I’m not in a quandary.

I don’t have a complaint.

Nothing new to see here, move along.

Holding pattern…

I’ve been writing more words elsewhere, and still don’t know what to call them. They’re not really poems, as the structure is a bit well, haphazard at best, non-existent in places. But when i write them they have a sort of rhythm inside my head. They are not lyrics, until they start to have an accompaniment to that rhythm in my head. And when they get that, I usually have to rewrite them:

Make do and mend
Don’t throw it all away
Darn the holes they won’t offend
Please do just what I say

I find myself listening to songs I’ve loved for years with new ears, dissecting structure, to elucidate my own efforts:

Been climbing trees I’ve skinned my knees
My hands are black the sun is going down
She scruffs my hair in the kitchen steam
She’s listening to the dream I weaved today

(Guy Garvey, Elbow’s “Scattered Black and Whites”)

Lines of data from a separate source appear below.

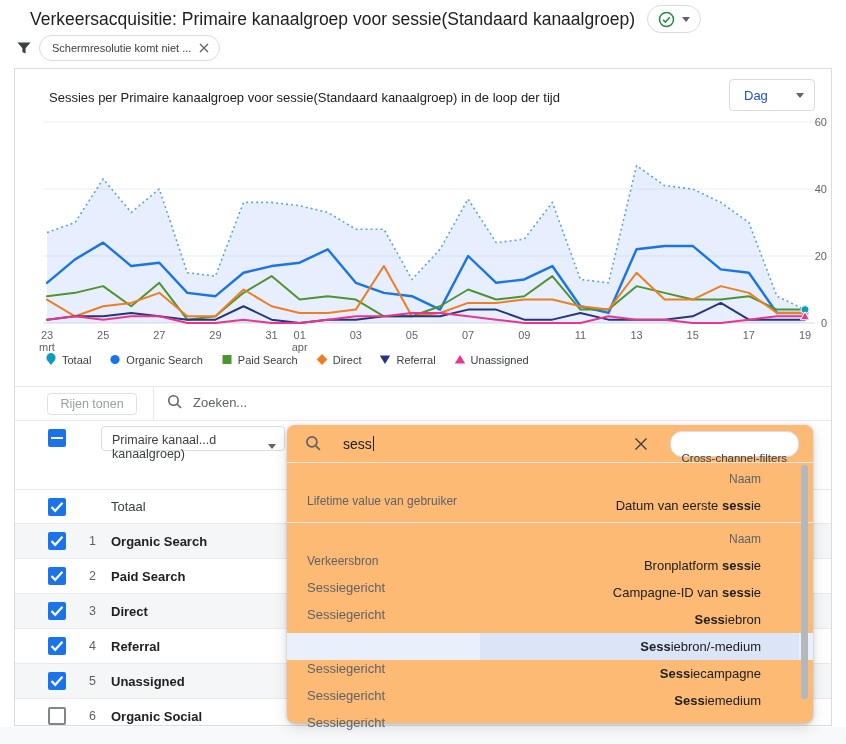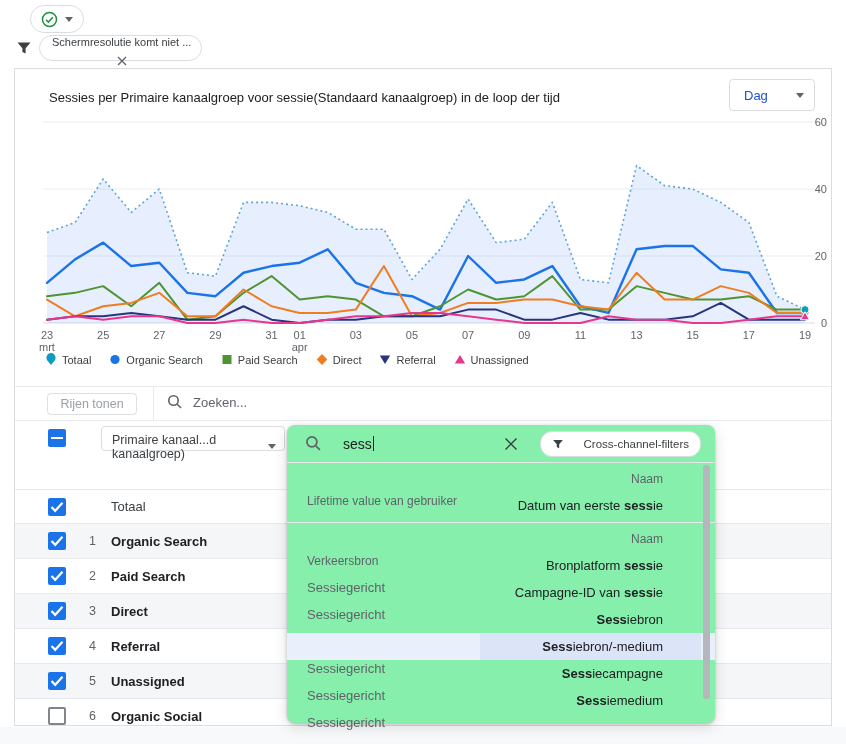--- a/index.html
+++ b/index.html
@@ -83,6 +83,7 @@
 <body>
 
 <div class="page-head">
+  <span class="page-title">Verkeersacquisitie: Primaire kanaalgroep voor sessie(Standaard kanaalgroep)</span>
   <span class="status-pill">
     <span>
       <svg width="17" height="17" viewBox="0 0 17 17">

The obsessional stitching has reared its ugly head again. I have acquired a liberty bodice. Why these items ever had the title of Liberty I should probably find out… so the words of parents find their way onto it, the words that give us anything but liberty in our adult lives. The words that stick with us, whether we want them to or not.

You’re not going out like that are you?

The pockets of research wait for stories and anecdotes and memories to give them meat and meaning.